(Work required) Each line from the one containing "For every layout" through the end of the data is to be written out exactly, and nothing more.
[[ Data to examine, beginning ]]
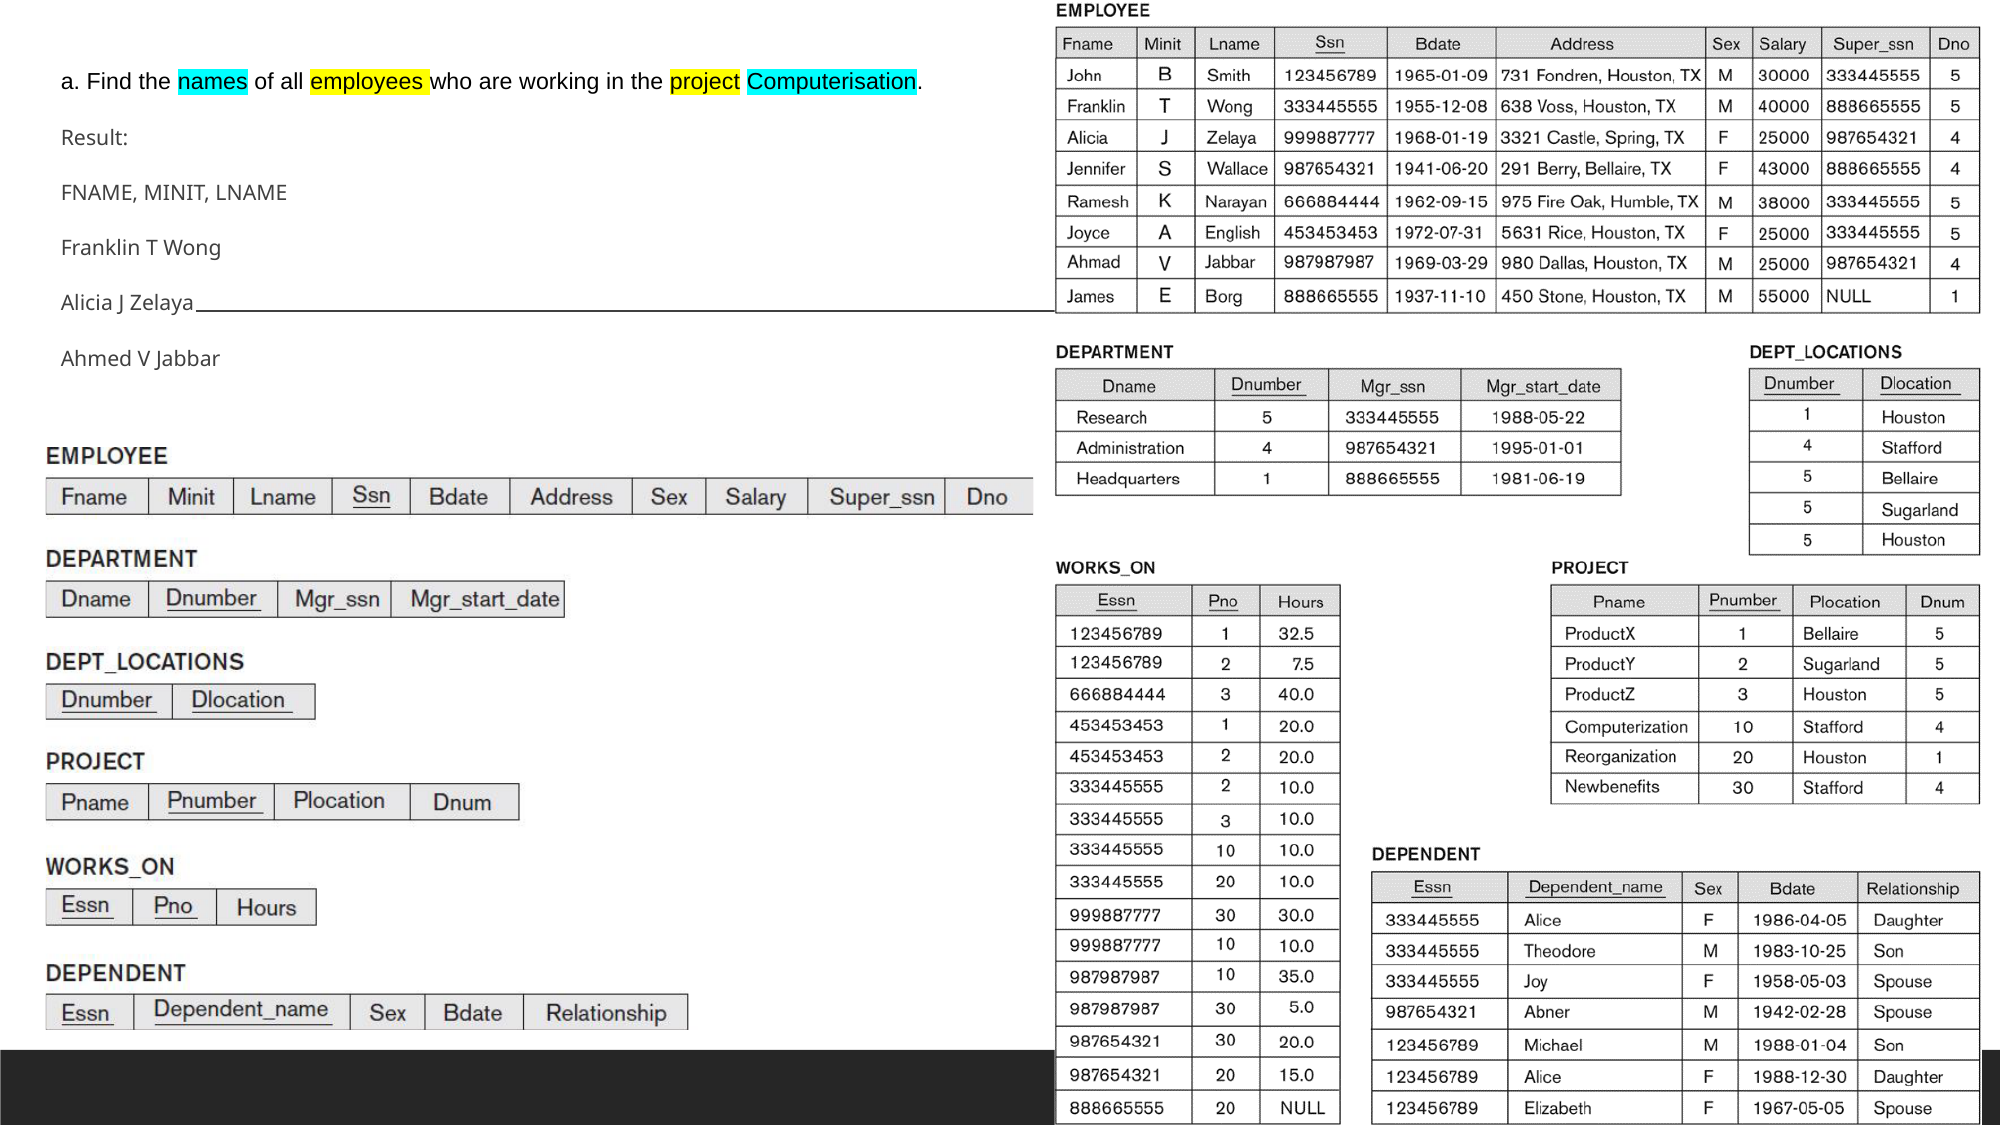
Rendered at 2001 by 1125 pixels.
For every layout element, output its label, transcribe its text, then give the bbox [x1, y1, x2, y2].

picture [1053, 0, 1983, 1125]
picture [45, 447, 1034, 1030]
list a. Find the names of all employees who are working in the project Computerisation. Result: FNAME, MINIT, LNAME Franklin T Wong Alicia J Zelaya Ahmed V Jabbar [45, 56, 1026, 381]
[[ Data to examine, end ]]
(Answer section)
For every layout element, output its label, transcribe its text, then give the bbox [x1, y1, x2, y2].

picture [1053, 0, 1983, 1125]
picture [45, 447, 1034, 1030]
list a. Find the names of all employees who are working in the project Computerisation. Result: FNAME, MINIT, LNAME Franklin T Wong Alicia J Zelaya Ahmed V Jabbar [45, 56, 1026, 381]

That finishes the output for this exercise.